What you are asked to do: Lines from the beginning of the data below through the one containing "Figure 5: Comparisons" are to be printed exactly as they appear.

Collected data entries

+===+

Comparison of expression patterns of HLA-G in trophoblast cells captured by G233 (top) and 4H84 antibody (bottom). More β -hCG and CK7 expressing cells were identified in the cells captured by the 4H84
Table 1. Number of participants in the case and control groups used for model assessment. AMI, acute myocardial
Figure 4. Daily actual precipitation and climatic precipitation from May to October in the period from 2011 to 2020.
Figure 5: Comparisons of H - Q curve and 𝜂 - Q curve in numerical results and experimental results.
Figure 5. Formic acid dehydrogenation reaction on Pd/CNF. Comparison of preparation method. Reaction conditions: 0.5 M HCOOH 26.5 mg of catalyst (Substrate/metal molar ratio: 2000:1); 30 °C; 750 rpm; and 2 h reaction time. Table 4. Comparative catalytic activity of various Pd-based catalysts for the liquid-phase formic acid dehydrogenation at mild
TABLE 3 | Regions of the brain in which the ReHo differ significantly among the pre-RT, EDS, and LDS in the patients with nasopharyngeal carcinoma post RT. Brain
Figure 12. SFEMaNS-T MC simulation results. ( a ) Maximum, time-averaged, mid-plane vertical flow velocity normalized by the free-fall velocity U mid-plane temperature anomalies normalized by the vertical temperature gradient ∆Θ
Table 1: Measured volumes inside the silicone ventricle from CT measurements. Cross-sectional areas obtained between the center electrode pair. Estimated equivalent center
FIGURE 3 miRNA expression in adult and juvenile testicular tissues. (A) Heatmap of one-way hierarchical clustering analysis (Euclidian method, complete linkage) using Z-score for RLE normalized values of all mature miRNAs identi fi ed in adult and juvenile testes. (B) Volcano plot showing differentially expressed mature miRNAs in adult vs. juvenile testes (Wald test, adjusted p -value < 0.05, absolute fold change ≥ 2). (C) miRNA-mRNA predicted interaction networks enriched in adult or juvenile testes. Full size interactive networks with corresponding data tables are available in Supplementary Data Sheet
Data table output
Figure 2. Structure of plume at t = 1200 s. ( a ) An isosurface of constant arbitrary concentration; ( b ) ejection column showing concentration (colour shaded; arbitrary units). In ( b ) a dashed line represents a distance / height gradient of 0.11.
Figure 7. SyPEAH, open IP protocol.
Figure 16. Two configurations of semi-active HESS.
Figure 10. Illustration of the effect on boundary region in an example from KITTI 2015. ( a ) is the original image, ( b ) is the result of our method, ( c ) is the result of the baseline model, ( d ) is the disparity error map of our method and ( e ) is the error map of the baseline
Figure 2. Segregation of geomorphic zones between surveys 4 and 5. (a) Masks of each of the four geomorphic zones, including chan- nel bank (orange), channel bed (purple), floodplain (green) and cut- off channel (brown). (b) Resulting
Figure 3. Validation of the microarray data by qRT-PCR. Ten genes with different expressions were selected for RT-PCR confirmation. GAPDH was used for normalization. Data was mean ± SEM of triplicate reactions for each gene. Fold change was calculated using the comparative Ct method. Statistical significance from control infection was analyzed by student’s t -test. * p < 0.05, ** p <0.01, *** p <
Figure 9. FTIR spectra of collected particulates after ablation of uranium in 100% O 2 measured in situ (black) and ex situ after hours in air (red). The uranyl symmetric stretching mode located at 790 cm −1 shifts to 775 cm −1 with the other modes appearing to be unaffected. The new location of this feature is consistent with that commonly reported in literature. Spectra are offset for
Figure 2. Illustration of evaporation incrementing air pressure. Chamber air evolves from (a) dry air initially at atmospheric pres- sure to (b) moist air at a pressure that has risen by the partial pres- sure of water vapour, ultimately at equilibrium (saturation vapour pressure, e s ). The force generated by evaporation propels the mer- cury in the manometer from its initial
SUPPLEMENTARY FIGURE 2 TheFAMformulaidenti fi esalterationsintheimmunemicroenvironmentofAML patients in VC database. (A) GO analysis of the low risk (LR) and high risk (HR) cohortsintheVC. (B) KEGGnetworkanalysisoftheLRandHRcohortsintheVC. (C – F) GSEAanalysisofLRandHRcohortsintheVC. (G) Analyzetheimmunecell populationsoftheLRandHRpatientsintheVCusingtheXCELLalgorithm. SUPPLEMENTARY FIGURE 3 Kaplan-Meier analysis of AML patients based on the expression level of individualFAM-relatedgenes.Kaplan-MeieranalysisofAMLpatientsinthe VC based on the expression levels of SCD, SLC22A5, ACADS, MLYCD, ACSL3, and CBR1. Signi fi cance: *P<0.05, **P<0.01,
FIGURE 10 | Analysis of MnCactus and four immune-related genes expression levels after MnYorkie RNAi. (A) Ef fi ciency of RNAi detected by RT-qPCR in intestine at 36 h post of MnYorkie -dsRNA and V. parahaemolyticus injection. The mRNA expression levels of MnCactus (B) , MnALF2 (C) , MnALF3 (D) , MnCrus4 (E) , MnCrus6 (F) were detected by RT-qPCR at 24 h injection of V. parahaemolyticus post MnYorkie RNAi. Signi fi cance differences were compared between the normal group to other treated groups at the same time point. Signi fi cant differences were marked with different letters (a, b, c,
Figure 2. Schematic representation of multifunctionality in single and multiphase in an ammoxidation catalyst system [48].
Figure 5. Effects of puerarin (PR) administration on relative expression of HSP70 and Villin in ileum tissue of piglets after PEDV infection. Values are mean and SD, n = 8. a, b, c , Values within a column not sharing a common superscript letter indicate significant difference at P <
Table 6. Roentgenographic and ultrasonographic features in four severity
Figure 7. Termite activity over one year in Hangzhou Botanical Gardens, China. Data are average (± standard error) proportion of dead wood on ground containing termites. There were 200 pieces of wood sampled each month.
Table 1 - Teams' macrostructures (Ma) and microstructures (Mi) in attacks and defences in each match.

+===+

Answer to this exercise:
Comparison of expression patterns of HLA-G in trophoblast cells captured by G233 (top) and 4H84 antibody (bottom). More β -hCG and CK7 expressing cells were identified in the cells captured by the 4H84
Table 1. Number of participants in the case and control groups used for model assessment. AMI, acute myocardial
Figure 4. Daily actual precipitation and climatic precipitation from May to October in the period from 2011 to 2020.
Figure 5: Comparisons of H - Q curve and 𝜂 - Q curve in numerical results and experimental results.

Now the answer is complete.